Hmm. This was asked over on AVRFreaks, and it's FREQUENTLY a Frequently asked question about CPUs/etc, though I don't recall ever seeing it asked here. Since I actually did the experiment, I'll post the answer anyway!

  while (1) {
    digitalWrite(3, 1);
    digitalWrite(3, 0);
  }

produces a 106.8kHz square wave on digital pin 3 in Arduino 0010, 0011, and 0012. Though it would probably be foolish to count on exactly that speed; library functions are subject to change.

  cli();
  while (1) {
    PORTD |= 0x8;
    PORTD &= ~0x8;
  }

on the same board runs at 2.667MHz. (This does produce the minimal sbi/cbi/rjmp loop that you'd expect, BTW.)
(so that's about a 20x penalty for the arduino library code; sounds about right: the overhead of abstracting IO to "pin number" is pretty substantial: a subroutine call, lookup table to get the port, another lookup table to get the bit, a third to check whether analogWrite is in use, and then less efficient instructions to access the port "indirectly")

Speaking of the hefty digitalWrite() overhead, I noticed two things when I went poking into that code.

One, some pins are slower than others, because they have PWM timers that have to be disengaged.

Two, the "function" that turns off those timers has a really ugly chain of if/if/if/if statements that should really be a switch or at least if/else if/else if/else statements. I did a timing analysis like you, westfw, and found that the gcc compiler really does optimize the code the same way since it's all forced inline, and comparing against static const data. But it bugs me to see code that relies on the optimizer to rephrase so drastically to do the right thing-- one accidental tweak or compiler update and boom, digitalWrite() could be twice as slow, because the compiler decides to implement what is written, not what might possibly be implied.

That's interesting.

re: 2.667MHz example. Was that at 8hz? I have been operating under the assumption that a 16mhz atmega did 16,000,000 instructions per second.

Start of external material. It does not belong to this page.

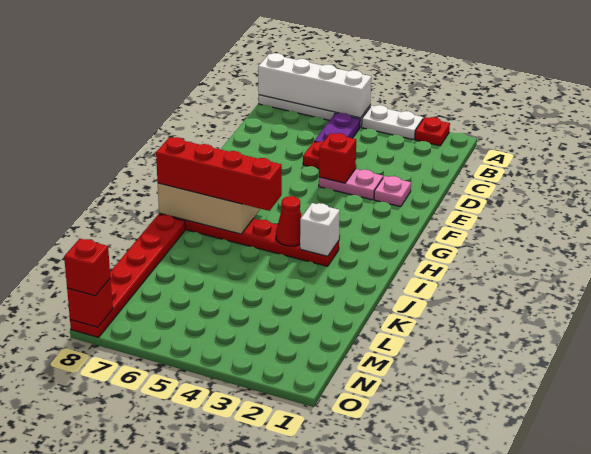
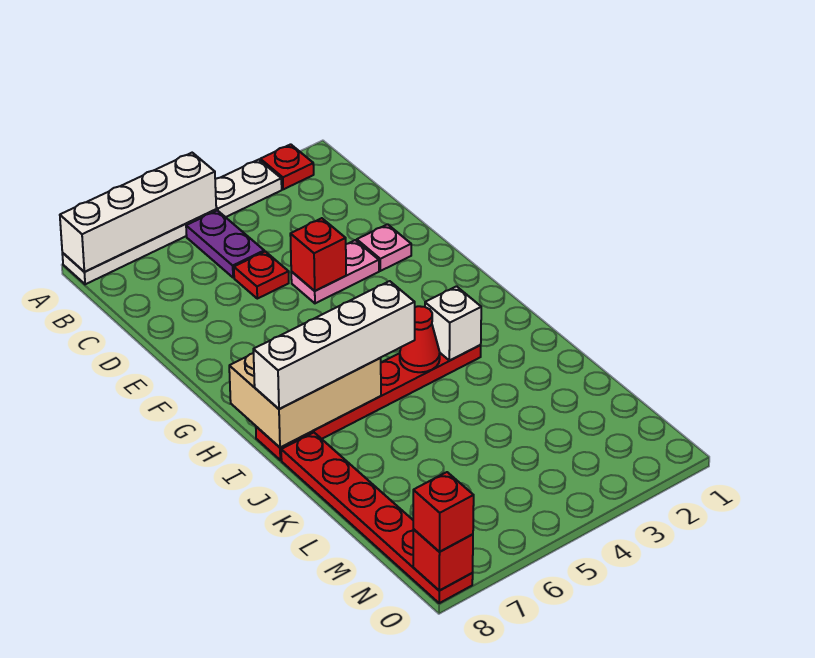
red brick I5:I8 level 3 -> white brick I5:I8 level 3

Which would be 5.333 million loops per second with only 3 instructions.

Also the output isn't exactly "square", you would need another STI (or NOP) to hold the pin high for the same time as low, but it would be a bit slower if half/on half/off was a requirement.

I would have thought it would do 4 million loops per second at 16mhz. The while statement will be optimized to a relative jump, which is a two clock instruction – so the whole loop should be 4 clock cycles long

some pins are slower than others, because they have PWM timers that have to be disengaged.

Yes. The code reads:

  timer = digitalPinToTimer(pin);
    :
  if (timer != NOT_ON_TIMER) turnOffPWM(timer);

I had assumed digitalPinToTimer() would be false if analogWrite wasn't active, but it's actually a ROM-based function that says which timer MIGHT be associated with the pin. Pin3 used in my example IS a PWM output...

The examples are with a 16MHz MDC Bare Bones Board, as shown by the little frequency readout on my Tek TDS210 scope; you're right that that's not what I'd expect based on instruction timings. This may require more investigation!

Ah. SBI and CBI are 2-cycle instructions (I guess that makes sense, since they're read-modify-write), as is the jmp, so 2.66666 MHz is exactly as expected after all!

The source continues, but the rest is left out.